Anti-Bourdain
Why I hate Anthony Bourdain and his stupid food philosophy
Anthony Bourdain. The Unabomber Ted Kaczynski never knew of him, I’d guess, but he understood his type well. Bourdain was an oversocialised leftist. A man who, to avoid a deep sense of guilt and worthlessness, overidentifies with the system and presents conformity with its values as a kind of rebellion. That might sound complicated, but it’s really not.
“Generally speaking,” Kaczynski writes, “the goals of today’s leftists are NOT in conflict with the accepted morality. On the contrary, the left takes an accepted moral principle, adopts it as its own, and then accuses mainstream society of violating that principle. Examples: racial equality, equality of the sexes, helping poor people, peace as opposed to war, nonviolence generally, freedom of expression, kindness to animals. All these have been deeply rooted values of our society… for a long time… Leftists, especially those of oversocialized type, usually do not rebel against these principles but justify their hostility to society by claiming… that society is not living up to these principles.”
Everything Bourdain sold as edgy and punk, the mark of a free thinker and a free spirit—travelling the world, drinking a pint at 4pm in an empty bar, eating an oyster, having that extra slice of French toast, mass immigration as a way of brightening up our pale, stale, male countries—was indistinguishable from the spirit of our age.

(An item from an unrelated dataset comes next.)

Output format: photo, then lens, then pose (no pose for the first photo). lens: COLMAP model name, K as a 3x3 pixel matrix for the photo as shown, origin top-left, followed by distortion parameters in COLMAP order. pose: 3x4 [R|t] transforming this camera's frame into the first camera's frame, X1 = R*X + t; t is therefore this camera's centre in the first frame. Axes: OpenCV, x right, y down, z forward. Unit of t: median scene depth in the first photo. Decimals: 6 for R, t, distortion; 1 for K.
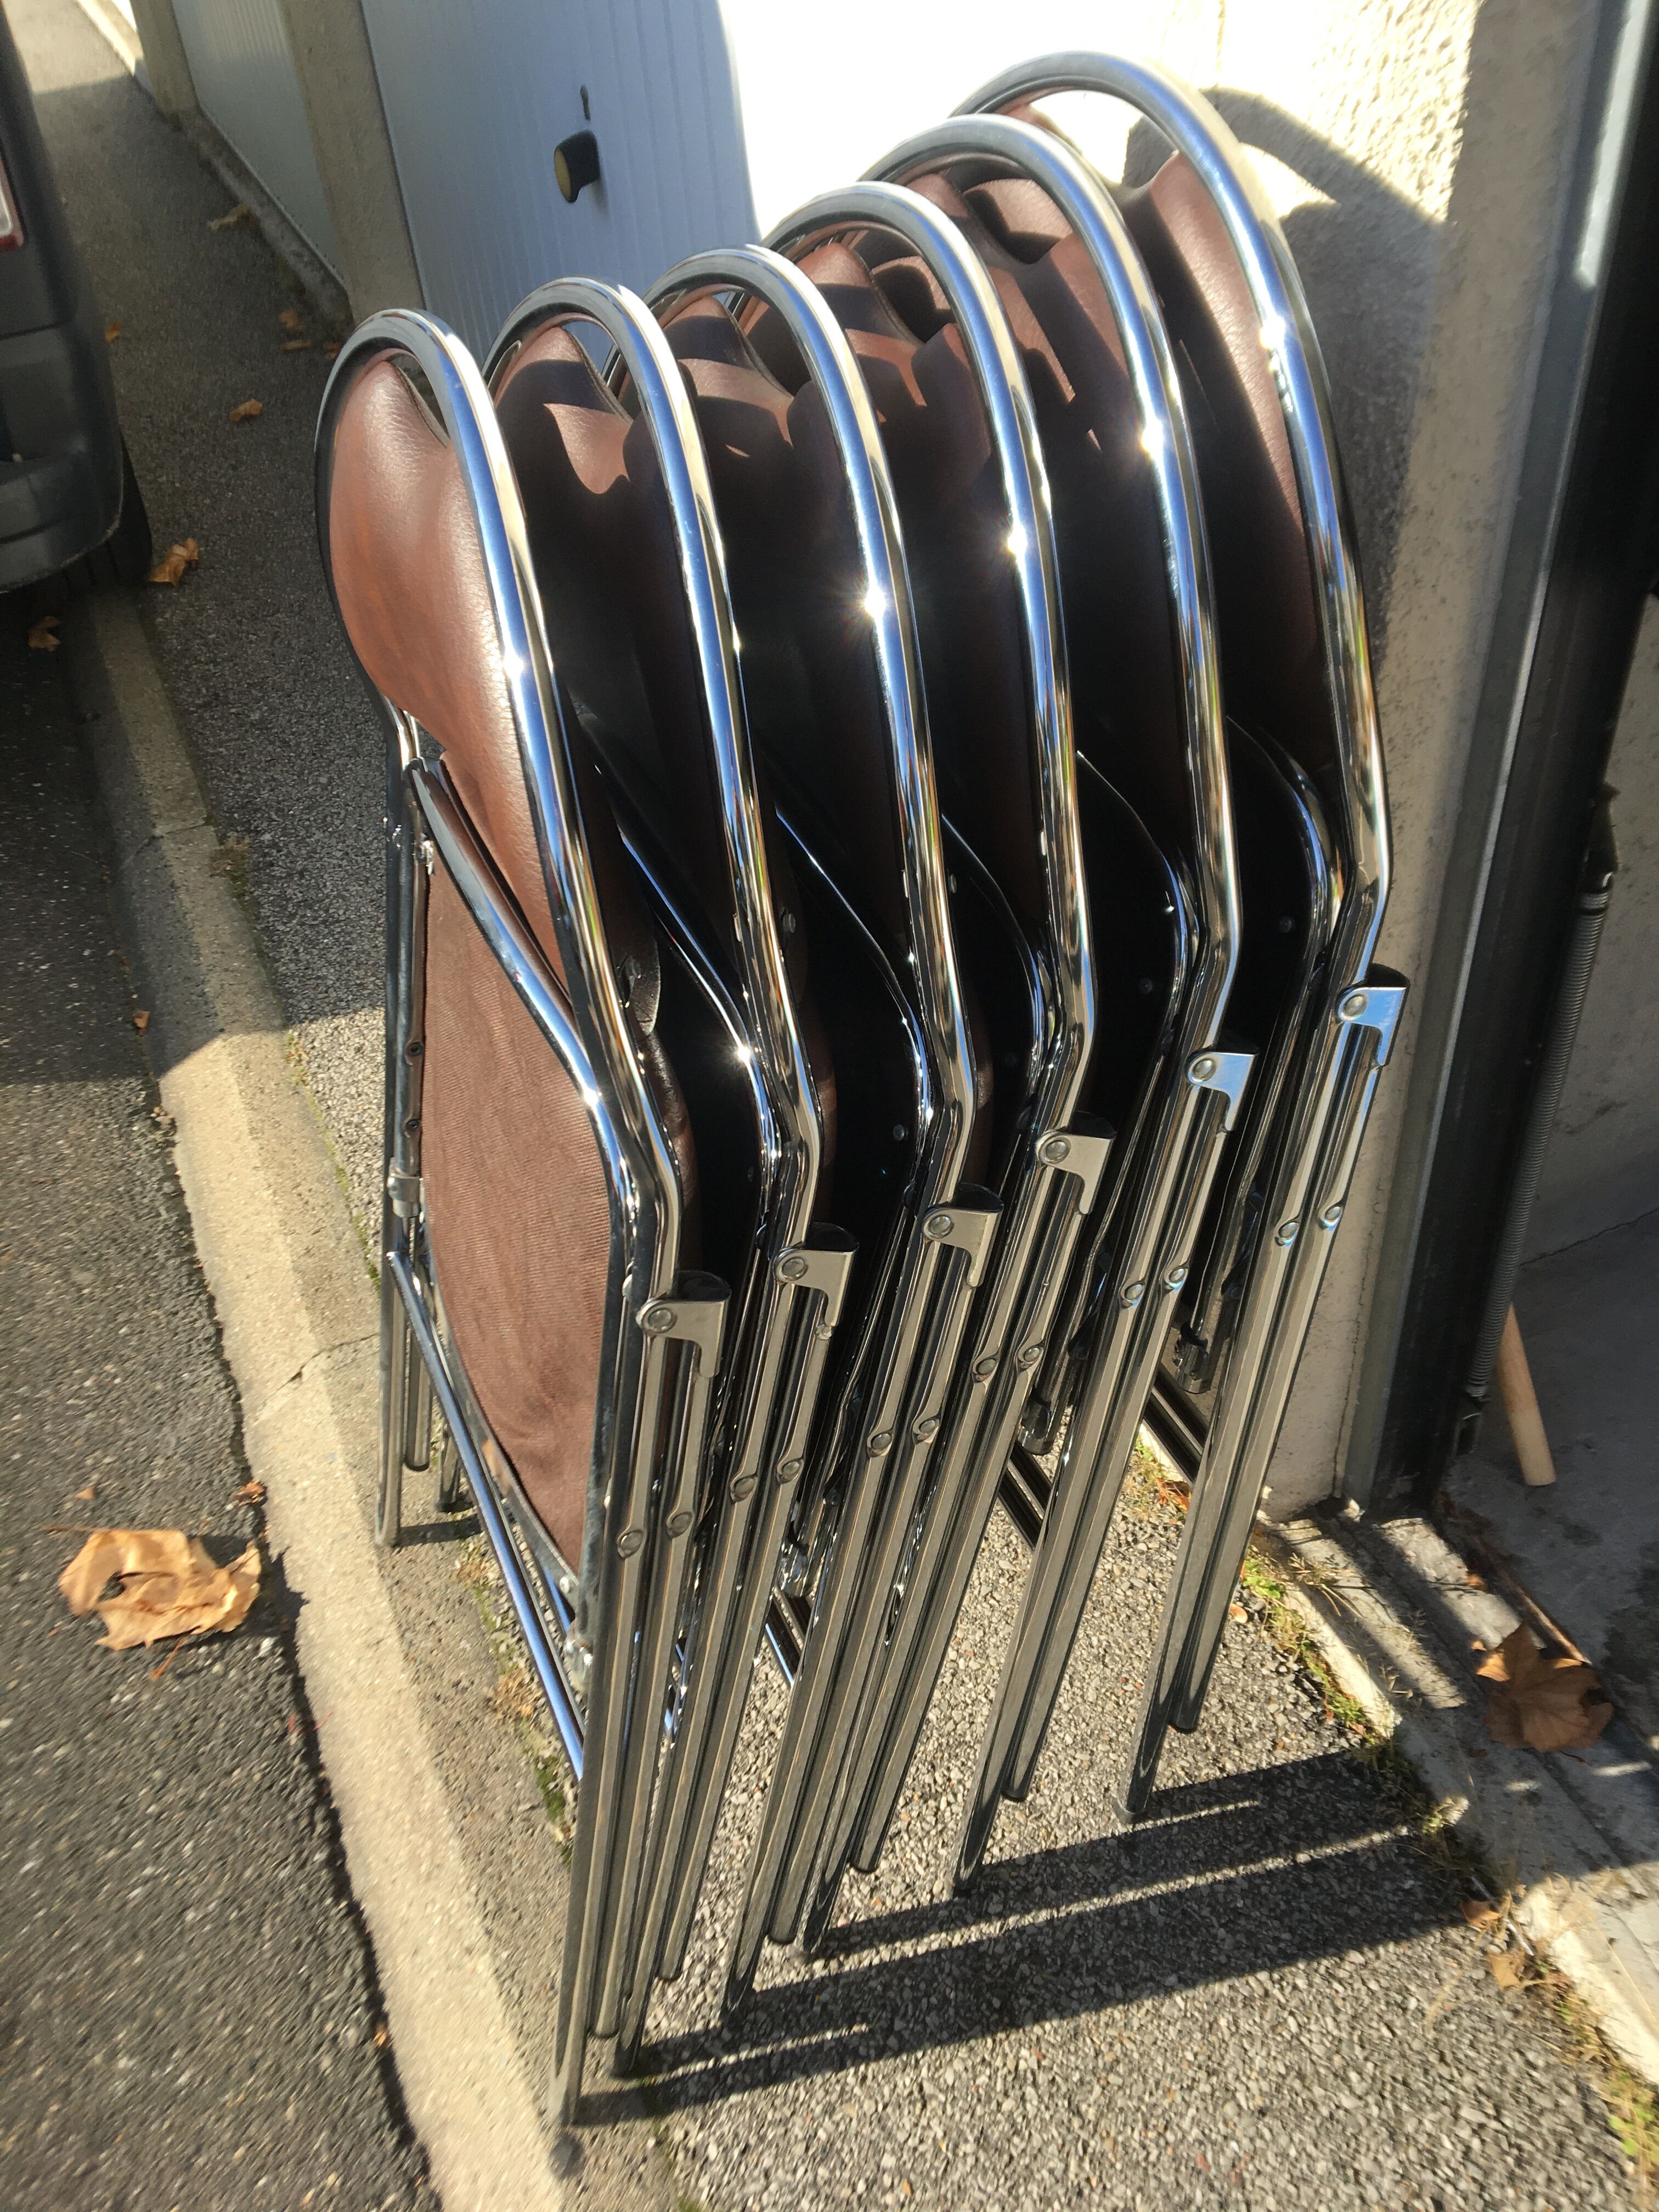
lens RADIAL K [[1883.2, 0, 814.3], [0, 1883.2, 1104.2], [0, 0, 1]] dist [0.066450, -0.080624]
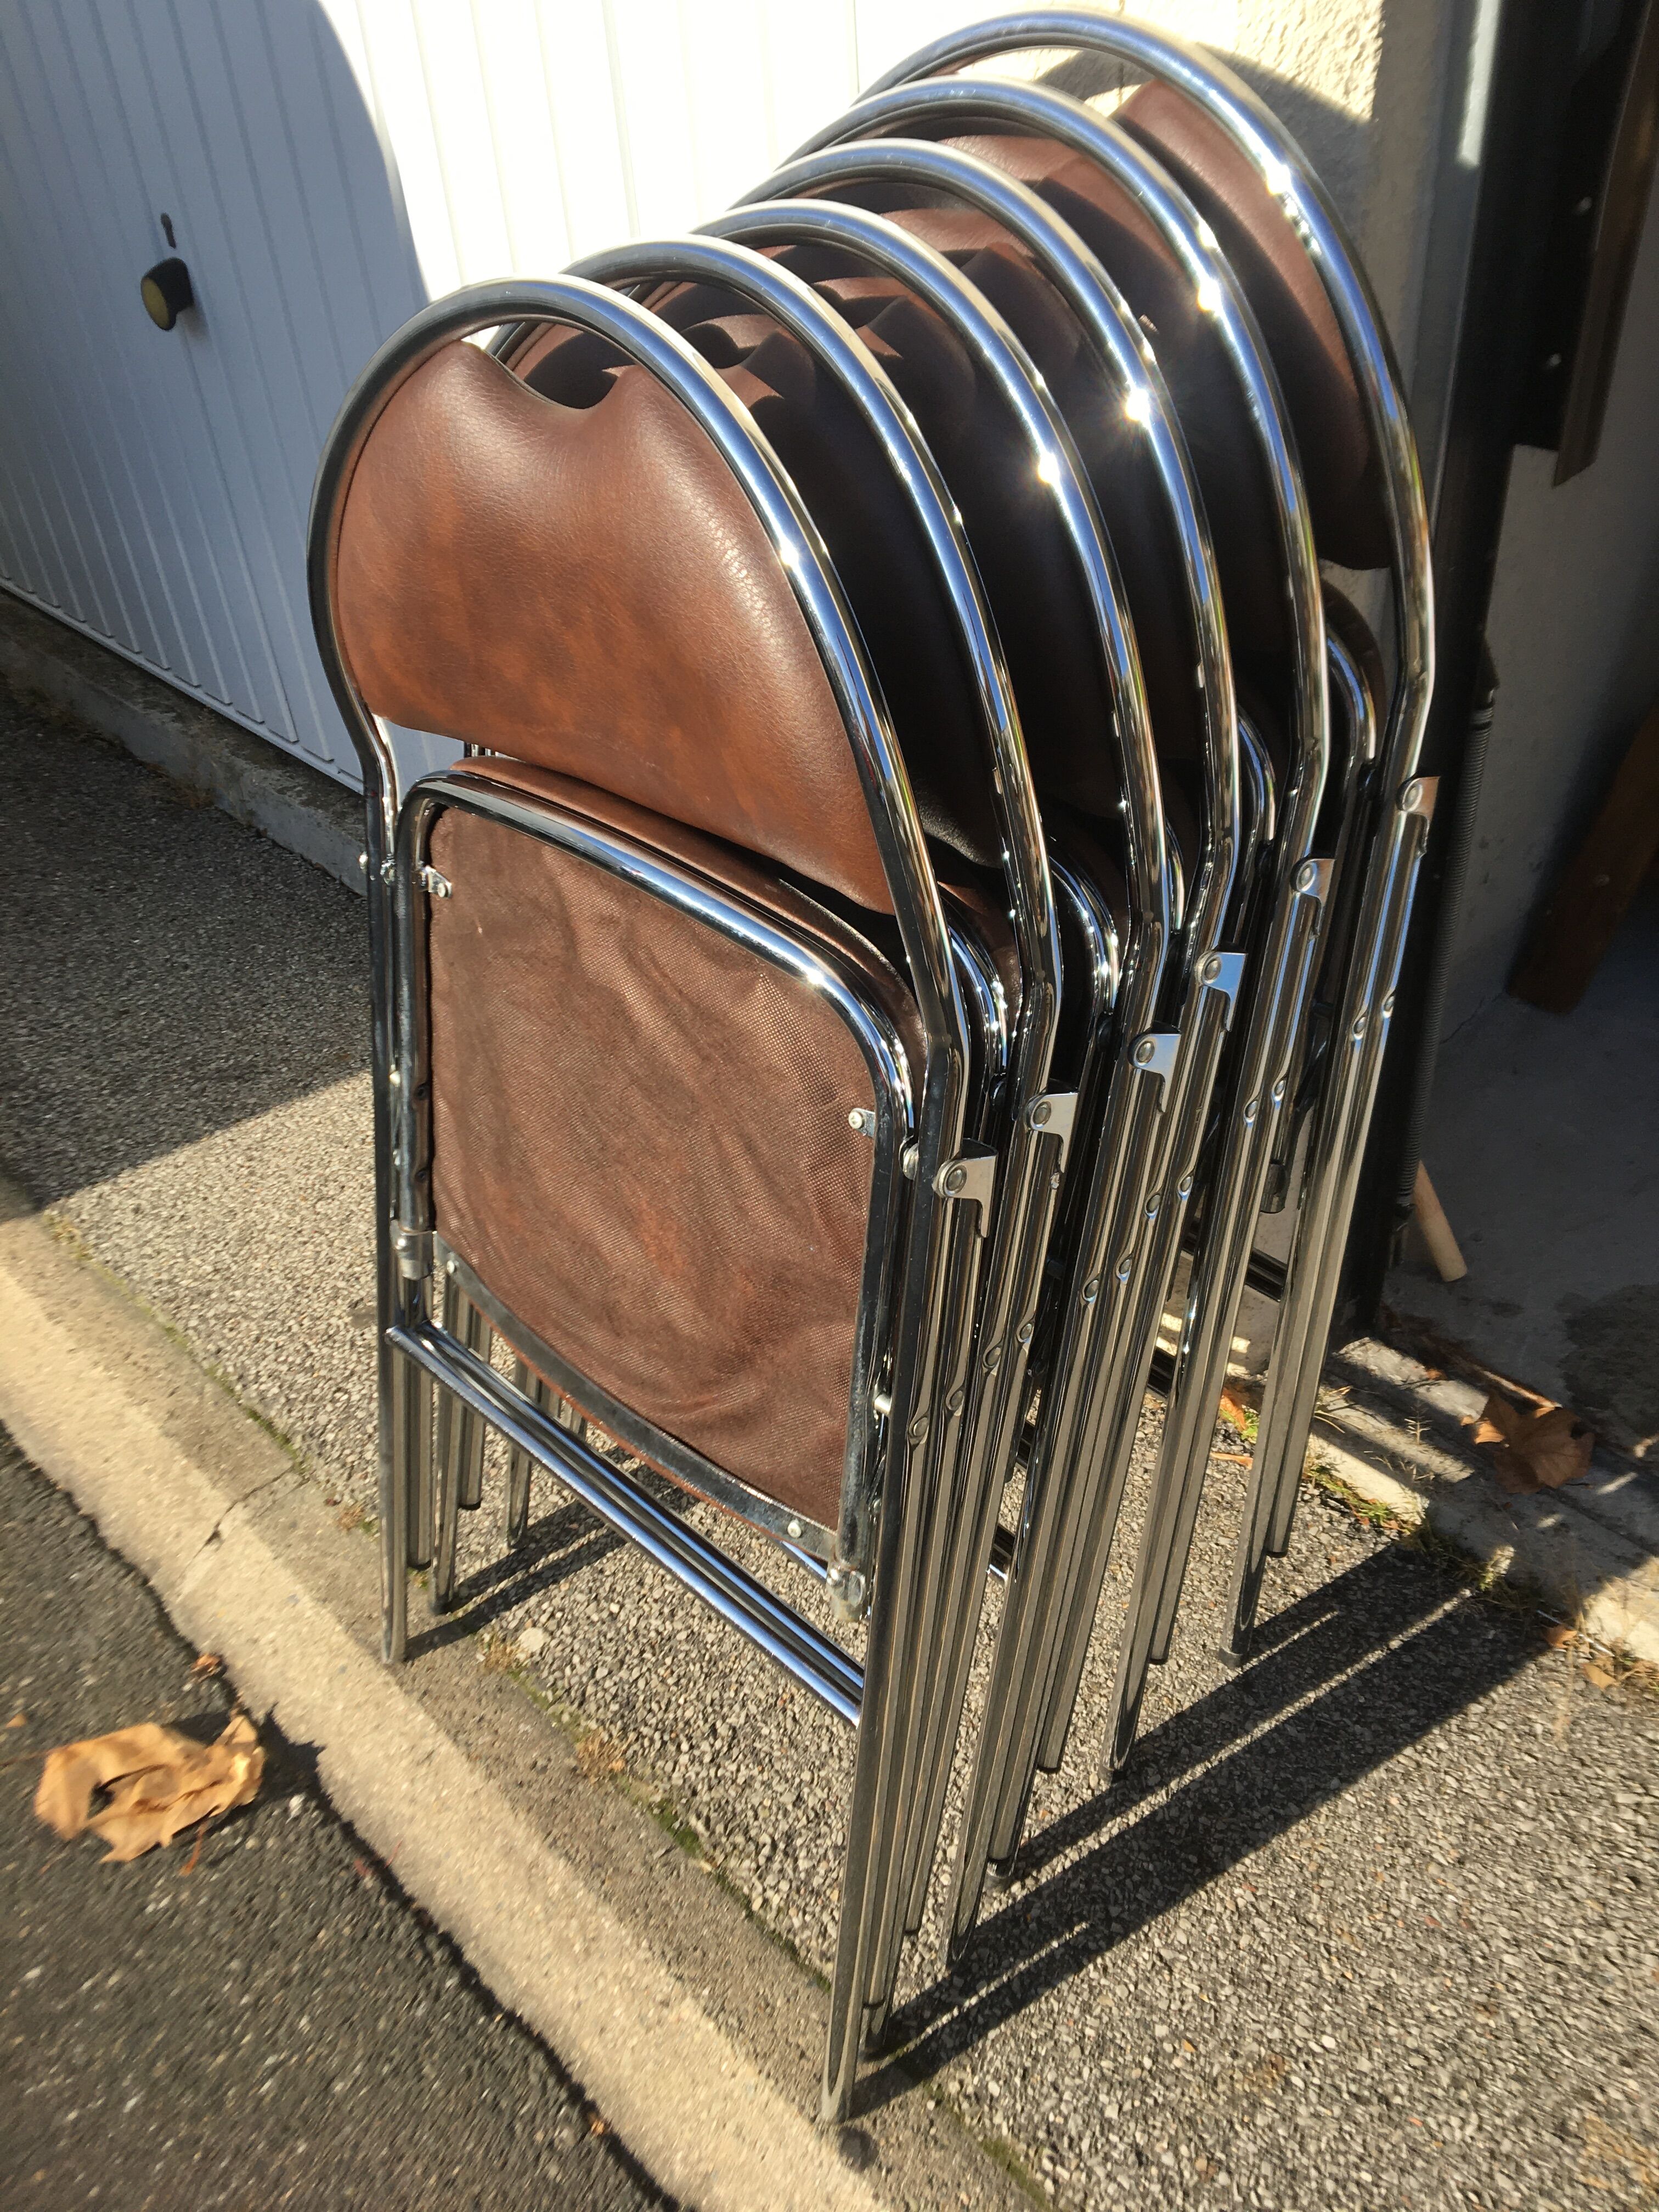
lens RADIAL K [[1883.2, 0, 814.8], [0, 1883.2, 1106.8], [0, 0, 1]] dist [0.066450, -0.080624]
pose [[0.936033, -0.211555, 0.281225, -0.286315], [0.233439, 0.971267, -0.046337, 0.068248], [-0.263342, 0.109022, 0.958523, 0.011732]]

In many respects, he reminds me of Henry Rollins, an oversocialised Gen Xer who also sells conformist rebellion to the masses. Rollins was once a tough-guy, a “hardcore” Orange County punk who rhapsodised on the harsh discipline of the barbell and the weight room. Then he started doing “spoken-word” tours. Although he still does that thousand-yard-stare thing and crosses his tattooed arms like he’s about to cave your head in, Rollins now, in his mid-60s, looks like a middle-aged lesbian— with the politics to match. In truth, though, nothing has changed about Henry Rollins. He was always a spiritual lesbian. But the music was loud and aggressive enough, and perhaps we all were innocent enough, not to notice.